Tuesday, August 14, 2012

BETTER PLANNING, LESS HEADACHES

In this province, climate dictates when we build, farm, fish and do road repairs.

We have no choice but to make hay while the sun shines.

May-October is the prime season for road repair and construction. I certainly understand that there is a window of opportunity in which to pave and pour concrete. What I do not understand is why contractors and government do not maximize that period to ensure a minimum of interference for users of our highway and road infrastructure.

Case in point, all of the road construction work going on in the city this summer. It is great to see these needed projects being completed, but why does it seem that advisories are not posted so motorists can avoid the areas under construction or that the construction is scheduled around peak traffic periods.

Yesterday on the way back into the city a car accident on the Outer Ring necessitated a detour down Kenmount Road. There was no notice of repair work on that stretch of road on the City website! it appeared to be the most efficient route to follow.

Instead, I drove into a traffic jam, the likes of which I had never experienced in the city. Traffic crawled, there were several accidents as impatient drivers tried to get out of the slowdown. Turns out that the source of the slowdown was some unannounced  "scratch-and-patch repairs and paving". It took me 45 minutes to get down to the turn-off to get back onto the Outer Ring Road.

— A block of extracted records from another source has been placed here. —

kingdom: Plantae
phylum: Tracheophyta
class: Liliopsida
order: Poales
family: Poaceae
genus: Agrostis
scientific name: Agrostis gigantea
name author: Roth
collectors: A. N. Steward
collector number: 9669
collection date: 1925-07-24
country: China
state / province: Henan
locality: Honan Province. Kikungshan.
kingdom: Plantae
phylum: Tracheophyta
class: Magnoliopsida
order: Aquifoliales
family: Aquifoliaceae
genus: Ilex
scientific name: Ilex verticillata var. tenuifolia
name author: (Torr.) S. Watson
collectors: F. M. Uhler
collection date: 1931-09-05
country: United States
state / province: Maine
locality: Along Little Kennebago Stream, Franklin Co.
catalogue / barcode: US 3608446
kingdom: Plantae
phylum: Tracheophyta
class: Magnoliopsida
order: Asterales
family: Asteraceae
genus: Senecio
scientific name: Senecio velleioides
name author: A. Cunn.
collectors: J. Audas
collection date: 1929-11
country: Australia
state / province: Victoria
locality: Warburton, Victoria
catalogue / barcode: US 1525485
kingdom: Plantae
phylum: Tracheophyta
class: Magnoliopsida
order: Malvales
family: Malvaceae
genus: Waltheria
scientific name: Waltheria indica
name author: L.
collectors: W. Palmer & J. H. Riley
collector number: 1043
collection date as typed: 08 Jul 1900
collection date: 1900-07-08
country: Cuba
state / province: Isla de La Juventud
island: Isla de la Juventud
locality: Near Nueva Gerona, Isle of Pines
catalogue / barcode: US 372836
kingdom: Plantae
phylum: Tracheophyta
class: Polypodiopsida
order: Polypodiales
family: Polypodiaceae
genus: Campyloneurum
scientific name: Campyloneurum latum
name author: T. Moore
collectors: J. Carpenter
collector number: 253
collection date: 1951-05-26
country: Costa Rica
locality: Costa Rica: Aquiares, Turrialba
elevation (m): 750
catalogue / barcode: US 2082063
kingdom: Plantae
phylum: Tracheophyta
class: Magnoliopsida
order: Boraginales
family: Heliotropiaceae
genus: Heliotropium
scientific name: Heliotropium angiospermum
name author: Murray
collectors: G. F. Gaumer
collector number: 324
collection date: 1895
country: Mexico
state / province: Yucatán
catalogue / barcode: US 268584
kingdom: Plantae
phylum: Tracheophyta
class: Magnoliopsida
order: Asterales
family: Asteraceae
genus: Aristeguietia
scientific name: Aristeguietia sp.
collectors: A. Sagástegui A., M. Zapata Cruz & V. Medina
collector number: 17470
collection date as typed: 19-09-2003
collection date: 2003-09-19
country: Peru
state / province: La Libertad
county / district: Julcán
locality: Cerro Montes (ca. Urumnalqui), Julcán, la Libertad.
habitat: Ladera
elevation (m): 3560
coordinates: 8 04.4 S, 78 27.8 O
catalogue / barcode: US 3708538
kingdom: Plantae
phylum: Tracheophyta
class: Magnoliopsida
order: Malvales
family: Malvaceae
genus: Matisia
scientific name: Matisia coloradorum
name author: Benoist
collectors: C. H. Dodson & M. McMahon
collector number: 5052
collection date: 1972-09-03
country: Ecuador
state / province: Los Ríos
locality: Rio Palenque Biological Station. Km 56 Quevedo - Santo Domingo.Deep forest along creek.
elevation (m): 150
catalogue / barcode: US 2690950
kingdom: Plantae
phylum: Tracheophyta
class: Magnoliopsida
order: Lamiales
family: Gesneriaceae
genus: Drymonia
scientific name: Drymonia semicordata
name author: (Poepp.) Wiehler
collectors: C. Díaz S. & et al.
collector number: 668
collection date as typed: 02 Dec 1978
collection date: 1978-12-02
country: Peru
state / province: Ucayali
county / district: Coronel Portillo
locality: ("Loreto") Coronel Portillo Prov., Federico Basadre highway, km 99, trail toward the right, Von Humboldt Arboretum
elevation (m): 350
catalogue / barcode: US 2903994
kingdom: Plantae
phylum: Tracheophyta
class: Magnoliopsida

Can some one please tell me why contractors in this city do not do this work at night when traffic is lighter! I have lived in major cities like Toronto, Ottawa and Montreal. They seem to get it right.  It would seem so much more efficient. I do not ever recall coming across night work sites here.Why not build clauses into the contracts enforcing 7 P..M to 7 A.M. construction zones (in non residential areas)?

Instead, crews seem to begin at rush hour in the morning and finish just after the evening rush hour is finished? What gives?  Imagine if fishermen and farmers worked only between 7 AM to 7 PM, they would never make a living.

A little better communication and adopting night construction would eliminate a lot of needless aggravation for residents of the city

3 comments:

Jay L said...

While you can do highway construction at night, and many places do, you absolutely cannot do that where you are near residential areas. IN a place like St. John's, that's just about everywhere.

Anonymous said...

Most of the major construction in this city this summer is in non- residential areas: IE. Outer Ring Road, Kenmount Road, cross town arterial, Harbour apron.

If they can run street cleaners and snow clearing operations at night, why not paving operations.

Stop making excuses for this crowd of poor planners.

Anonymous said...

Florida does a great job of this as well but it requires investments that local pavers aren't prepared to make. Govt should just make night time work a requirement in tendering...when faced with losing the cash cow of govt road work the companies will have to adapt. Also: judging the speed of constructing the overpass in Paradise it's a good thing we'll never host an Olympics. Who's the brainwave in charge of that?